Zebra, $5.99, ISBN 0-8217-7473-5
Historical Romance, 2004
After reading this paper-shredder worthy book, I wonder whether Patricia Grasso even understands what dyslexia is. The heroine of this book is supposed to be dyslexic, but the author portrays Victoria Douglas as someone who gets lost when she leaves the house, speaks like a gibbering baby girl who has just learned her first three words (“I am stupid!”), and generally acts like a spectacularly brain-damaged woman in a porn star’s body. I doubt that a dyslexic, even in those Regency era, will be so helpless that they cannot even figure out how to speak properly!
Victoria, who should be renamed “Victimoria”, is hated by her family who delight in calling her stupid. They marry her off to the Earl of Winchester, who, when he’s not delighting in berating her for her stupidity and humiliating her before the guests, is hating her irrationally because his last wife had the decency to treat this misogynist pig exactly the way he deserves to be treated. Because Victimoria is hot though and she has the mental capacity of a five-year old (the better then for the hero to indulge in his Lolita fetish), she eventually endures enough crap to win the affection of her jackass husband. And so she lives happily ever after.

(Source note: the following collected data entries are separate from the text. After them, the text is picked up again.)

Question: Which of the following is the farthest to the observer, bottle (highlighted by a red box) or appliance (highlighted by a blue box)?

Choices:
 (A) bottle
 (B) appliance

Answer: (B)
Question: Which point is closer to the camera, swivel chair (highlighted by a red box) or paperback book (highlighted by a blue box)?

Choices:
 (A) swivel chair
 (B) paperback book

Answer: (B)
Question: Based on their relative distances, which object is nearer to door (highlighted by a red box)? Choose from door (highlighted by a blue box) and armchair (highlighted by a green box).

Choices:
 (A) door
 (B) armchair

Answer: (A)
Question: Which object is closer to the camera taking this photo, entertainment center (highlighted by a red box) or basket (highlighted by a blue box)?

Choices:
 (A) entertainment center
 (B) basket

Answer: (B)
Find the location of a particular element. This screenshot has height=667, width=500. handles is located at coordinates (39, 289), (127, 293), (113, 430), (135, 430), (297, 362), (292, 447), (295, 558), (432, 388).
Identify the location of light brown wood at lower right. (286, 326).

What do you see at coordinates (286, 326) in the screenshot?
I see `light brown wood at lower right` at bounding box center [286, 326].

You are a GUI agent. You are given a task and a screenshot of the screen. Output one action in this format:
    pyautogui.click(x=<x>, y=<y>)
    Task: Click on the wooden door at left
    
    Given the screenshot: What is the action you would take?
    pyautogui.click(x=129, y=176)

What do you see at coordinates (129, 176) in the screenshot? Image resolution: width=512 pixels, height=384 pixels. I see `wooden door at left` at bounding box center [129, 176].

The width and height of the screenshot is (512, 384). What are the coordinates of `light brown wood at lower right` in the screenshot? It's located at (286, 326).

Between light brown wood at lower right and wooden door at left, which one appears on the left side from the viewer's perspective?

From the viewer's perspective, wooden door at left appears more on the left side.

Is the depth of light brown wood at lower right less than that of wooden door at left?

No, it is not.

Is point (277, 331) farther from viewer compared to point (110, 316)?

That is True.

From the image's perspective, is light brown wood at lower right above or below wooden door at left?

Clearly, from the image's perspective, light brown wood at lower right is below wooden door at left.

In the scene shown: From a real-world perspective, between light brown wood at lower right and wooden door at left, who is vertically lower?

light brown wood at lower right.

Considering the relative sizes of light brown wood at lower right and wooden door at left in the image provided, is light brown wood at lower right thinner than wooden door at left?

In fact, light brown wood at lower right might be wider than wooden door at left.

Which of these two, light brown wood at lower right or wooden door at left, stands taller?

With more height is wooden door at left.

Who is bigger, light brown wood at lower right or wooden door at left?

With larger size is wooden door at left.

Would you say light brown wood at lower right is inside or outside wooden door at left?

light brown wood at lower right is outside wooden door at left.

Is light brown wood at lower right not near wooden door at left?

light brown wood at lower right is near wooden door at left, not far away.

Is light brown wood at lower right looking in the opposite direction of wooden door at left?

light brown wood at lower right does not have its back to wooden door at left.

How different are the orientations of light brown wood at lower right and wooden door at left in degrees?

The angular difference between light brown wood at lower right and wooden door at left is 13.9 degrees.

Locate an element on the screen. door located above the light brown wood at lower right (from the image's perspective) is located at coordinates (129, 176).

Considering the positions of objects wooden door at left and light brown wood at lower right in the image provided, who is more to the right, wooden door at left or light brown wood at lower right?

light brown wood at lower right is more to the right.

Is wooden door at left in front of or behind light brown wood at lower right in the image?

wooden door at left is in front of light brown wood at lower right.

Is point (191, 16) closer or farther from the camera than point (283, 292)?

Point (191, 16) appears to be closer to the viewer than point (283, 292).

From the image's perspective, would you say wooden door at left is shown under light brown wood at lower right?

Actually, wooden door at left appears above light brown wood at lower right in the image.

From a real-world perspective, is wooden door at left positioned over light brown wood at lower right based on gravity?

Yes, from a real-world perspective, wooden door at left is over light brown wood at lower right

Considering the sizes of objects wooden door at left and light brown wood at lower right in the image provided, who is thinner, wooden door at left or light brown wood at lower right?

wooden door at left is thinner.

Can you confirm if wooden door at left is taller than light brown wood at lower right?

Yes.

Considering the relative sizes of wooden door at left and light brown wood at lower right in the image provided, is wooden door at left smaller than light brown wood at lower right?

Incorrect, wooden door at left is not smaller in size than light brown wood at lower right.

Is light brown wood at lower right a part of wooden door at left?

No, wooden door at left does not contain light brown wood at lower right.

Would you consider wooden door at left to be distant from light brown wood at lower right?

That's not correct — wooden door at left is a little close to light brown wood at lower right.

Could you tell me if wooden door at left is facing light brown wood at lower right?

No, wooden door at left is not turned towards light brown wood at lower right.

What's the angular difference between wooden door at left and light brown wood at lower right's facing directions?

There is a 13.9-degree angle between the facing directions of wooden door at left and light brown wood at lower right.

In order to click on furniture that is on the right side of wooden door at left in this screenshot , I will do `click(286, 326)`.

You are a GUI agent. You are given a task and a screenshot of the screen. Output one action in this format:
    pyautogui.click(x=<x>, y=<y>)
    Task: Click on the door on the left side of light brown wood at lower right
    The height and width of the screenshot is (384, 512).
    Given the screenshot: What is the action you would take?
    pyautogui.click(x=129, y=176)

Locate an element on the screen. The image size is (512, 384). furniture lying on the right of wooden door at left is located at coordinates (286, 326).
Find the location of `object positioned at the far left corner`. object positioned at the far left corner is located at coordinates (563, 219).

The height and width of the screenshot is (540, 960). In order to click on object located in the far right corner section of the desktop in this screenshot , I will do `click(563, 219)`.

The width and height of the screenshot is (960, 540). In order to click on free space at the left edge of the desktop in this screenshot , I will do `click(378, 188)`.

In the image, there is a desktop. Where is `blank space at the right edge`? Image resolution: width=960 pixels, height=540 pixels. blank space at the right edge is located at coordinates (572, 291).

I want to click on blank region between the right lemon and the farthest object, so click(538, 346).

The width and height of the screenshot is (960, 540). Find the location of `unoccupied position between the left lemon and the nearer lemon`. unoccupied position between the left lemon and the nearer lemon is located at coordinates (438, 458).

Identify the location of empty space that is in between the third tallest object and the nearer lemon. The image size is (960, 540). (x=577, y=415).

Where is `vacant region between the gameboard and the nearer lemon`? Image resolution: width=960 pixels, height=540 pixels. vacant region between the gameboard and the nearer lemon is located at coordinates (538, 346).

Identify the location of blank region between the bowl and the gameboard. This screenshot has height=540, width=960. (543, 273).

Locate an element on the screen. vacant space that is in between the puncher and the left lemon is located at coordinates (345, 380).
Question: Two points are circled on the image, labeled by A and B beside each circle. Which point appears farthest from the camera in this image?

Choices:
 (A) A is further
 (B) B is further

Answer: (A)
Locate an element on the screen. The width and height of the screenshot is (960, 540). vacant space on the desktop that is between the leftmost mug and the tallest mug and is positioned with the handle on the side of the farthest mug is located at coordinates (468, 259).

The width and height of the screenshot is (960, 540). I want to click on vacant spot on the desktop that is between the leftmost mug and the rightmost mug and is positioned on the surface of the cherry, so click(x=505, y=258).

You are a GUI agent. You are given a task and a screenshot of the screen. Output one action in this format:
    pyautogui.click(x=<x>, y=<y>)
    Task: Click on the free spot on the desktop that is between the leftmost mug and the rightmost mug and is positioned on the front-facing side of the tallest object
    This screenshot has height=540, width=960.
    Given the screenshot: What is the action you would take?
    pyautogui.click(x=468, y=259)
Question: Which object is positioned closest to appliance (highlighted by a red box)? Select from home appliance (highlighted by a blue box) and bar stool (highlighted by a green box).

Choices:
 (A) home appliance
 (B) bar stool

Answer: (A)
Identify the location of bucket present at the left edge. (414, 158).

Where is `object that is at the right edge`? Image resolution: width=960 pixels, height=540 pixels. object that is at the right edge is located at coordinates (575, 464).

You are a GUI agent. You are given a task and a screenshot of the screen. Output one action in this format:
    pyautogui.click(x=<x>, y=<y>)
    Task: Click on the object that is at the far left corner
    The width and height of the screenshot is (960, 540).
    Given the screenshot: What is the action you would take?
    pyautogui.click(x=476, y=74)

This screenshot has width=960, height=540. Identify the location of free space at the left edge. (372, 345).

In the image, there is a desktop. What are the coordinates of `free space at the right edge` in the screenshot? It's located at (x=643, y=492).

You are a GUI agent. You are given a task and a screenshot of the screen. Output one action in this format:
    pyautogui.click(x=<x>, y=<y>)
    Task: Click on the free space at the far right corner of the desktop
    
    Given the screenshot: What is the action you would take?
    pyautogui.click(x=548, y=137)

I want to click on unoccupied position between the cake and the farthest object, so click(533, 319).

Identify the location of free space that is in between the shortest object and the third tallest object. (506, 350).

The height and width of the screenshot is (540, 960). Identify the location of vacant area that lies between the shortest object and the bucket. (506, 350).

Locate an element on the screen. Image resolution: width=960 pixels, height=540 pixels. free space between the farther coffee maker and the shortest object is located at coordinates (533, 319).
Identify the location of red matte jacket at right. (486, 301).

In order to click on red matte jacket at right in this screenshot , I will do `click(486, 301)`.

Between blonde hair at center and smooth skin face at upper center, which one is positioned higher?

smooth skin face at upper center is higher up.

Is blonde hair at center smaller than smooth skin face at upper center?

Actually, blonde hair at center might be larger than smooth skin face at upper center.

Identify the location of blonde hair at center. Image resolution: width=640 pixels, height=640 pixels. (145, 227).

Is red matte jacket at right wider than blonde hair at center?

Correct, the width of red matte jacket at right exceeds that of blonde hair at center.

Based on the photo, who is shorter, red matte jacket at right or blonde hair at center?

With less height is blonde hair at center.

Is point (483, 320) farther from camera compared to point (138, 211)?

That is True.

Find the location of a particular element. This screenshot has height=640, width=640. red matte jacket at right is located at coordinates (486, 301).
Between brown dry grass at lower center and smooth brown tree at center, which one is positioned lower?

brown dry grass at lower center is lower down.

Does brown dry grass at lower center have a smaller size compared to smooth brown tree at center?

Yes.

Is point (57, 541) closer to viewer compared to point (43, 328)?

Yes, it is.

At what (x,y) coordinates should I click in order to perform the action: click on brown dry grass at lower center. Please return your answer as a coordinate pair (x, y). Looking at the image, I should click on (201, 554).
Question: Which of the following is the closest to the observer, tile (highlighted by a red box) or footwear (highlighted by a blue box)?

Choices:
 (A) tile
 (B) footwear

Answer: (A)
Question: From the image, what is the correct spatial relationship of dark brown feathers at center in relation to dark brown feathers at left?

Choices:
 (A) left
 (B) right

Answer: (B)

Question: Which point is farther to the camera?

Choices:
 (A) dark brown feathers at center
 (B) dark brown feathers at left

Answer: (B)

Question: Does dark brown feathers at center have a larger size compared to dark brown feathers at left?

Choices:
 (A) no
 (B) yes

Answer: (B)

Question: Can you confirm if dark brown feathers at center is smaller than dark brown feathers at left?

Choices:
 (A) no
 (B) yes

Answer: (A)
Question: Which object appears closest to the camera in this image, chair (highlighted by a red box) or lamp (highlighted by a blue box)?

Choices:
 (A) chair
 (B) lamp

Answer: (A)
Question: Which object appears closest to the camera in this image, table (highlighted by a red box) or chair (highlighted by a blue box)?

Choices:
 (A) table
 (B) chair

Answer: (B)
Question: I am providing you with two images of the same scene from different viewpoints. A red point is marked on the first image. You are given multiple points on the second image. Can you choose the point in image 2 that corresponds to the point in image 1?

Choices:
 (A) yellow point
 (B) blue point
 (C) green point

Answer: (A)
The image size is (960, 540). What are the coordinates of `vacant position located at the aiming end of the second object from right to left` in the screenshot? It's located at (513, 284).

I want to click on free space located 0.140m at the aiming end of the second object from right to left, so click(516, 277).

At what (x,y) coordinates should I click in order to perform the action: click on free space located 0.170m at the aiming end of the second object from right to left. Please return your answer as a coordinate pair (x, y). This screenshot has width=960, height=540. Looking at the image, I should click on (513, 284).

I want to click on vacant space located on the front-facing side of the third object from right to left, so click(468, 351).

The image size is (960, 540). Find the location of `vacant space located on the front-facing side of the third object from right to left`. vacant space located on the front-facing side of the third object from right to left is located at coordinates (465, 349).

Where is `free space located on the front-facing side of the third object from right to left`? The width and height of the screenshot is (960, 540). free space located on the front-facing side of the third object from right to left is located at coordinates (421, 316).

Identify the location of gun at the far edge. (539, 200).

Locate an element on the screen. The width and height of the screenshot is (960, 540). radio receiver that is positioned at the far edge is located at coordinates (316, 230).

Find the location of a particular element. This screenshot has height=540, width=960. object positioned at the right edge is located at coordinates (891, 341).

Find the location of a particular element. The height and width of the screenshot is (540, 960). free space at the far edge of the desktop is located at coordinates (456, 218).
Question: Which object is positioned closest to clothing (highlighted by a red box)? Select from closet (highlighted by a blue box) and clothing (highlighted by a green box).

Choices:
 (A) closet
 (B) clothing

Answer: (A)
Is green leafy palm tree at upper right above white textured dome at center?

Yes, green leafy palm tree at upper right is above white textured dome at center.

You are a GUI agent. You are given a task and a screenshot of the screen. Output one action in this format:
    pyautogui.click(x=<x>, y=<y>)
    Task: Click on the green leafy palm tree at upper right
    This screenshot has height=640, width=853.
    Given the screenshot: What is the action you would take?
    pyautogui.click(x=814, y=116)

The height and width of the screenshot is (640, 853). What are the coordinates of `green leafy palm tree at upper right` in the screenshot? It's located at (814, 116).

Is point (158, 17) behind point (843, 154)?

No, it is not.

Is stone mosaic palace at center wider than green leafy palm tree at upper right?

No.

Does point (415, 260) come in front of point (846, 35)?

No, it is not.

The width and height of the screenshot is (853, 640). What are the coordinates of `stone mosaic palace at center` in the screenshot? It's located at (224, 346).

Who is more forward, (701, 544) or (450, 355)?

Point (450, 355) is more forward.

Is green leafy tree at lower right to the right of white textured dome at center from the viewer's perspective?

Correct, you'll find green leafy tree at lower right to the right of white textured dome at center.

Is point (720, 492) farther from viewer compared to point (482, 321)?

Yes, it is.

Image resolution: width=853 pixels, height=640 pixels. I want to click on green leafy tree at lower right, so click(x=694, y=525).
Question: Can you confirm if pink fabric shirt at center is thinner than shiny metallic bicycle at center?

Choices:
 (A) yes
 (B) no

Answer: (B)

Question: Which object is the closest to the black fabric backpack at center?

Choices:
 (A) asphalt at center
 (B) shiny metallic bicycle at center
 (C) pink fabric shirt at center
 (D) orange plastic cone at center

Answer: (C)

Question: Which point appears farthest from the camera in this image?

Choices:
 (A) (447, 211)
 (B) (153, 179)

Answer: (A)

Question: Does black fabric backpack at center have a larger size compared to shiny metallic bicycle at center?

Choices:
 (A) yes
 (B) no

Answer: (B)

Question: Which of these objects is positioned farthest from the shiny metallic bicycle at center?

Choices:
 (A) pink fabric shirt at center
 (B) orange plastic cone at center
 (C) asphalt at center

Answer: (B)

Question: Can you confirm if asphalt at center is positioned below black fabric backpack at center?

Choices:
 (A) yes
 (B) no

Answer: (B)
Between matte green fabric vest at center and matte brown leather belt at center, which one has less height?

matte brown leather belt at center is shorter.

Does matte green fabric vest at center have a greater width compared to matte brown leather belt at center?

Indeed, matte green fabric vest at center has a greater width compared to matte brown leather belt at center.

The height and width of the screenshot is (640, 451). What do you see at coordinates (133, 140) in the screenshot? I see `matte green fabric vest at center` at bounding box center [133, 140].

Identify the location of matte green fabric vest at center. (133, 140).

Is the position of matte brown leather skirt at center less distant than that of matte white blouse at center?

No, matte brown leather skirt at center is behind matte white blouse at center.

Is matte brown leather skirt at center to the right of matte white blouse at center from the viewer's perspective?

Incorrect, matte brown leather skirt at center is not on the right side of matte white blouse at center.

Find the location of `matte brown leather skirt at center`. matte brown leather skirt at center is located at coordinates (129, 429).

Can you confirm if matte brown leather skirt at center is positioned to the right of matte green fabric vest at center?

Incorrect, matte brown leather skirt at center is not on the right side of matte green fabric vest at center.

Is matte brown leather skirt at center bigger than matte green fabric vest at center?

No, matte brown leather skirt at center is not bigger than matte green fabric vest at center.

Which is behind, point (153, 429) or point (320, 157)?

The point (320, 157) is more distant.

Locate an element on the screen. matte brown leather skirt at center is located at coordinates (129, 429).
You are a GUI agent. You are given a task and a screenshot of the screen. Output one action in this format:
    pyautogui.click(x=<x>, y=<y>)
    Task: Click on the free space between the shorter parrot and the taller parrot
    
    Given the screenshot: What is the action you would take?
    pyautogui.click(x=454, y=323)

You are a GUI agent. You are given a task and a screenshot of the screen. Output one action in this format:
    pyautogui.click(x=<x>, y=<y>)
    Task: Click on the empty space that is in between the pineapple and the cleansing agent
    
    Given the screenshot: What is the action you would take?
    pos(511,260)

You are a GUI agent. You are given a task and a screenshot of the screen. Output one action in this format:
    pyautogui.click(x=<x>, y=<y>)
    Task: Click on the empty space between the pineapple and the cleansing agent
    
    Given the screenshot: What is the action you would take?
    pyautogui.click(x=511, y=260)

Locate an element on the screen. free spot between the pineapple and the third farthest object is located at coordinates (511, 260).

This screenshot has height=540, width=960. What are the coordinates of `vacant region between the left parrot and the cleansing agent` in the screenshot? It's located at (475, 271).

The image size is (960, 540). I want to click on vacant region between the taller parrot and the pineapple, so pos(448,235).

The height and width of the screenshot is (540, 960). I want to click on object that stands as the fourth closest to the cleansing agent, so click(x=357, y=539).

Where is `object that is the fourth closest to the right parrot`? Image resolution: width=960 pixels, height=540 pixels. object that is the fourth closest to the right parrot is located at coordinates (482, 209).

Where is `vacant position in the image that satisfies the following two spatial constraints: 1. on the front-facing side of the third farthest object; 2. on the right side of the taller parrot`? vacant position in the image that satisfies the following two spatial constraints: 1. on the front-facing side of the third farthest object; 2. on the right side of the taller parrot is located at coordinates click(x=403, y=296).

Our hero Alexander Emerson has absolutely nothing going for him other than a big dong and his tendency to give Victimoria lavish presents when he’s briefly tainted by lucidity and remorse. Hey, Ron Jeremy has a big dongie but you don’t see me wanting to marry him, do you? In fact, Alexander’s behavior becomes increasingly appalling as the story progresses, culminating in a truly horrid action on his part that stems solely from his horrifying misogyny and stupidity. And still she endures, stammering and trying weakly to stand up for herself before collapsing under the pressure of Alex’s browbeating, taunts, or sexual manipulation. But then again, Victimoria has nothing going for her either. She may be dyslexic but she is first and foremost truly too stupid to be pitied. How can she get lost going home, I will never know. It is not as if she can’t use landmarks to identify her surroundings, can she? Unless dyslexics are really unable to follow very well human speech or carry out well actions that don’t involve deciphering of words – and that would be news to me indeed – then Victimoria may not be dyslexic as much as she is possibly brain-damaged.
The only way this book could be redeemed is if it ends either in divorce or with Victimoria plunging a knife through Alex’s heart and twisting it slowly. The author makes a fatal mistake of pairing a truly passive, unsympathetic, and probably mentally handicapped heroine with a raging asshole of a hero and then letting the hero treat the heroine like complete crap for the rest of the story. There is no redeeming feature in Alex or Victimoria, just two very irritating characters driving my blood pressure through the roof. The reconciliation towards the end of the book between Alex and Victimoria, needless to say, is as credible and convincing as a Lifetime movie called OJ and Nicole: An Enduring Love Story for All Time.